Piping Hot: Atlantic Coast Pipeline listed as a high priority project

 

 

On Tuesday, President Trump signed two memoranda clearing the path for the construction of the Keystone XL and Dakota Access Pipelines.

The President also signed a directive Tuesday to expedite environmental reviews of energy and infrastructure programs throughout the country. The Atlantic Coast Pipeline, a project that would carry fracked gas across West Virginia, Virginia, and North Carolina, is on the high priority list.

Similar to Keystone XL And the Dakota Access Pipeline, the Atlantic Coast Pipeline has been met with huge regional opposition. People across the Blue Ridge object to its crossing of the Blue Ridge Parkway, Appalachian Trail, Native American lands in North Carolina, and more.

The Atlantic Coast Pipeline is still in the midst of the Federal Energy Regulatory Commission’s approval process. Only time will tell how and when that process might change under the Trump Administration.

The Keystone XL Pipeline would carry 800,000 barrels of oil each day from Canadian oil sands to Nebraska, where it would join an existing pipeline to the Gulf Coast. The Obama Administration put the pipeline to rest in 2015, arguing that Keystone XL would perpetuate reliance on carbon-based energy and hold back the United States as a global environmental leader.

Trump’s invitation to TransCanada “to promptly resubmit its application to the Department of State for a presidential permit” leaves little question that the Administration wants the Pipeline approved. Yet the President made clear his approval won’t come without negotiation, asserting the importance of using only American steel in Keystone XL’s construction.

Proponents say Keystone XL will create jobs and bolster energy security. Critics oppose oil spill potential and oil sand extraction, a process with sizably higher greenhouse gas emissions than conventional oil extraction. Though Keystone XL has become a polarized and symbolic issue, both sides concede that the pipeline will not have a monumental economic or environmental effect on the country.

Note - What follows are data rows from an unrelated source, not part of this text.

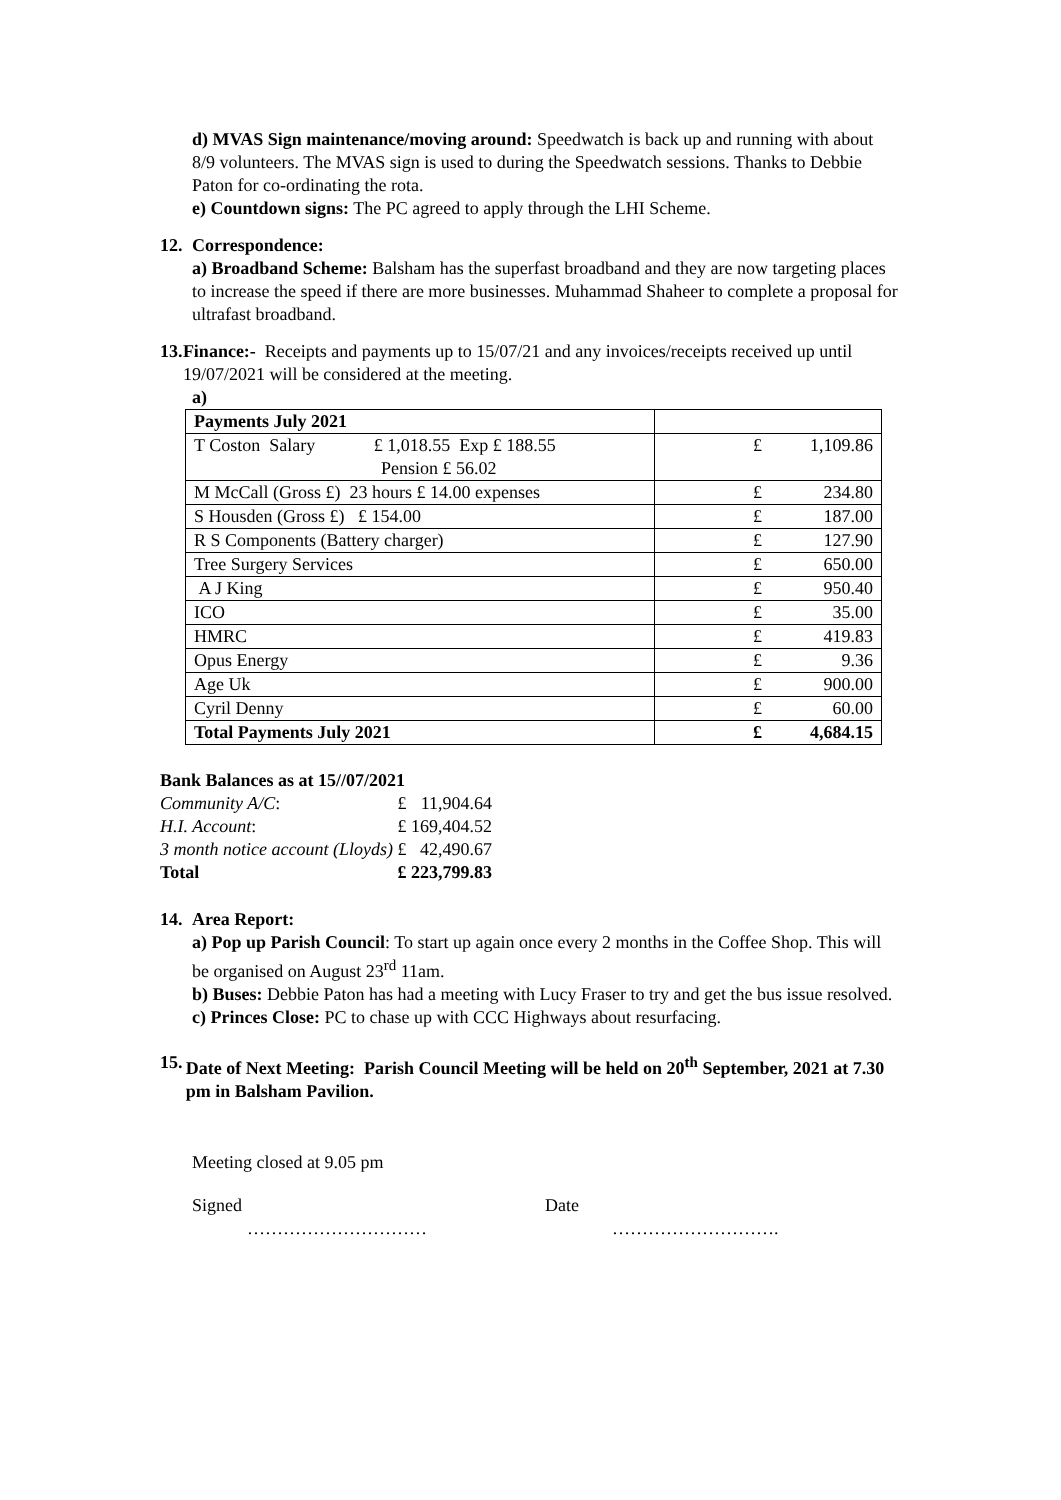d) MVAS Sign maintenance/moving around: Speedwatch is back up and running with about 8/9 volunteers. The MVAS sign is used to during the Speedwatch sessions. Thanks to Debbie Paton for co-ordinating the rota.
e) Countdown signs: The PC agreed to apply through the LHI Scheme.
12. Correspondence:
a) Broadband Scheme: Balsham has the superfast broadband and they are now targeting places to increase the speed if there are more businesses. Muhammad Shaheer to complete a proposal for ultrafast broadband.
13. Finance:- Receipts and payments up to 15/07/21 and any invoices/receipts received up until 19/07/2021 will be considered at the meeting.
a)
| Payments July 2021 | |
| T Coston Salary £ 1,018.55 Exp £ 188.55 Pension £ 56.02 | £ 1,109.86 |
| M McCall (Gross £) 23 hours £ 14.00 expenses | £ 234.80 |
| S Housden (Gross £) £ 154.00 | £ 187.00 |
| R S Components (Battery charger) | £ 127.90 |
| Tree Surgery Services | £ 650.00 |
| A J King | £ 950.40 |
| ICO | £ 35.00 |
| HMRC | £ 419.83 |
| Opus Energy | £ 9.36 |
| Age Uk | £ 900.00 |
| Cyril Denny | £ 60.00 |
| Total Payments July 2021 | £ 4,684.15 |
Bank Balances as at 15//07/2021
| Community A/C : | £ | 11,904.64 |
| H.I. Account : | £ | 169,404.52 |
| 3 month notice account (Lloyds) | £ | 42,490.67 |
| Total | £ | 223,799.83 |
14. Area Report:
a) Pop up Parish Council: To start up again once every 2 months in the Coffee Shop. This will be organised on August 23<sup>rd</sup> 11am.
b) Buses: Debbie Paton has had a meeting with Lucy Fraser to try and get the bus issue resolved.
c) Princes Close: PC to chase up with CCC Highways about resurfacing.
15. Date of Next Meeting: Parish Council Meeting will be held on 20<sup>th</sup> September, 2021 at 7.30 pm in Balsham Pavilion.
Meeting closed at 9.05 pm
Signed Date
………………………… ……………………….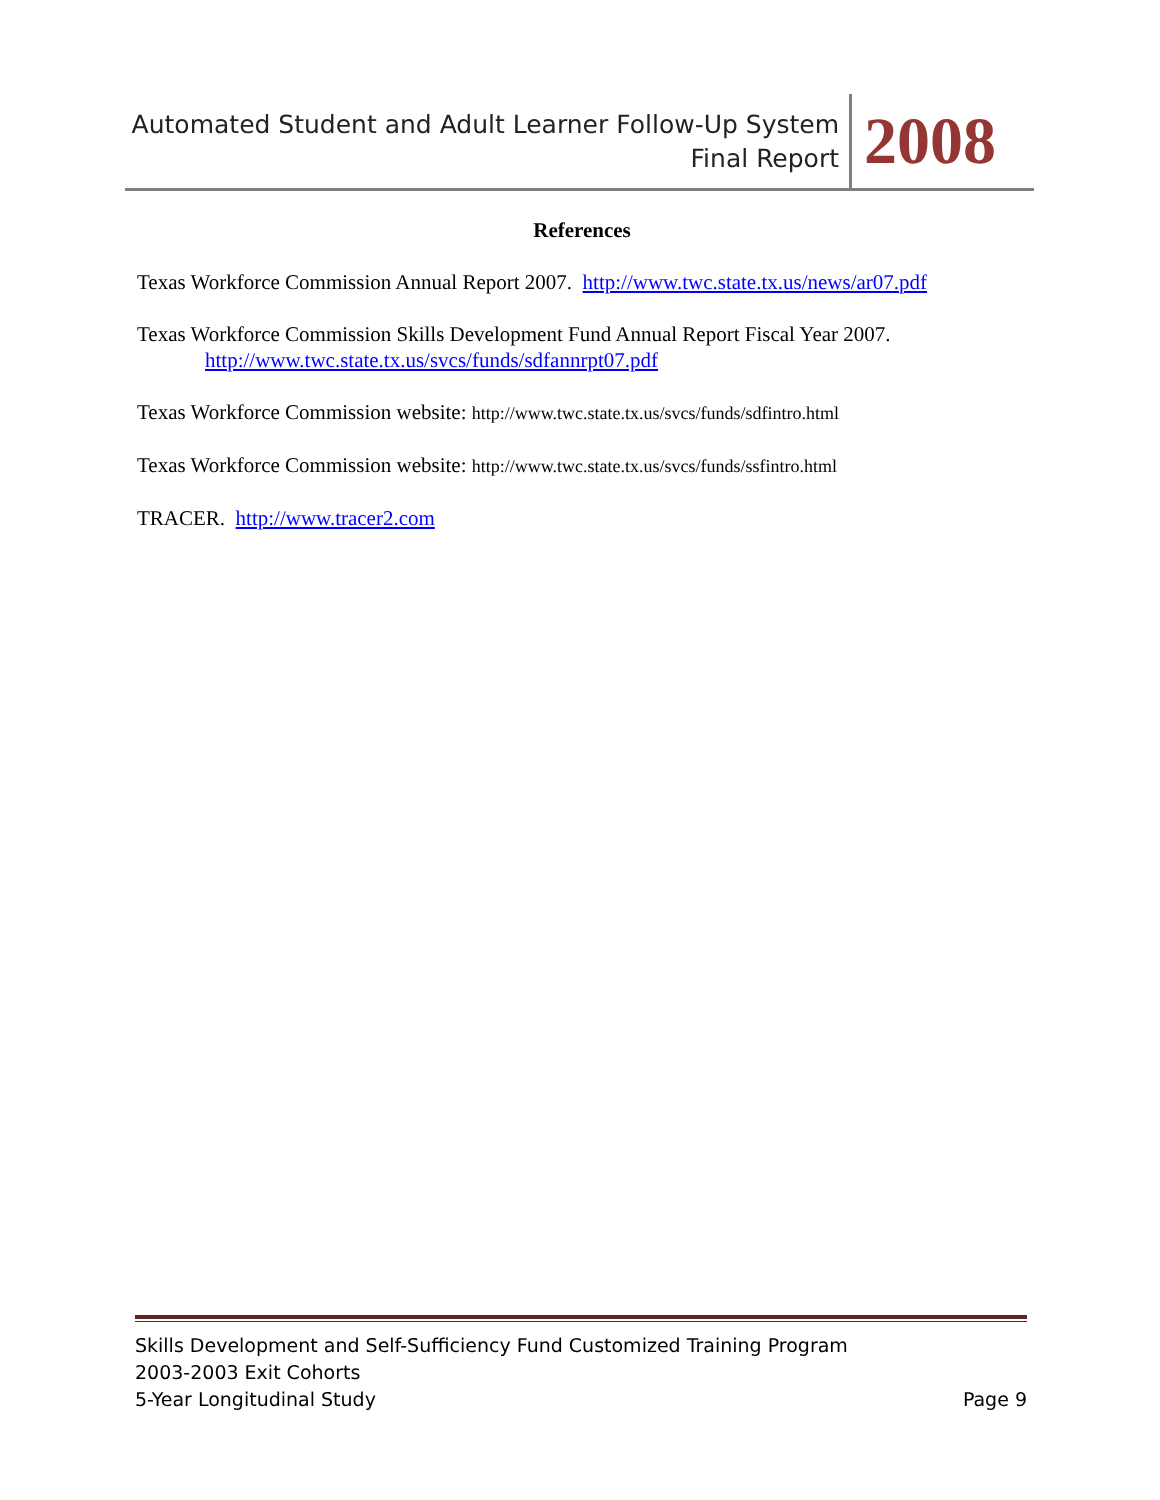Automated Student and Adult Learner Follow-Up System
Final Report
2008
References
Texas Workforce Commission Annual Report 2007. http://www.twc.state.tx.us/news/ar07.pdf
Texas Workforce Commission Skills Development Fund Annual Report Fiscal Year 2007.
http://www.twc.state.tx.us/svcs/funds/sdfannrpt07.pdf
Texas Workforce Commission website: http://www.twc.state.tx.us/svcs/funds/sdfintro.html
Texas Workforce Commission website: http://www.twc.state.tx.us/svcs/funds/ssfintro.html
TRACER. http://www.tracer2.com
Skills Development and Self-Sufficiency Fund Customized Training Program
2003-2003 Exit Cohorts
5-Year Longitudinal Study Page 9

The Dakota Access Pipeline is also back in the spotlight. The Pipeline, which is already 90 percent complete, would link North Dakota oil fields to pipeline networks in Illinois. Throughout 2016, Native American groups protested the project because the pipeline would run under the Missouri River and sacred tribal sites less than a mile from the Standing Rock Sioux Reservation.

Due to this opposition, the Army Corps of Engineers halted the pipeline’s construction in December to consider alternative routes. Trump’s memorandum reverses this decision, directing the Army to “to review and approve” the Pipeline “in an expedited manner.”

Because Keystone XL and the Dakota Access Pipeline launched polarizing protest movements, the president’s pipeline memorandums are highly symbolic, setting the tone for the new Administration’s environmental stance.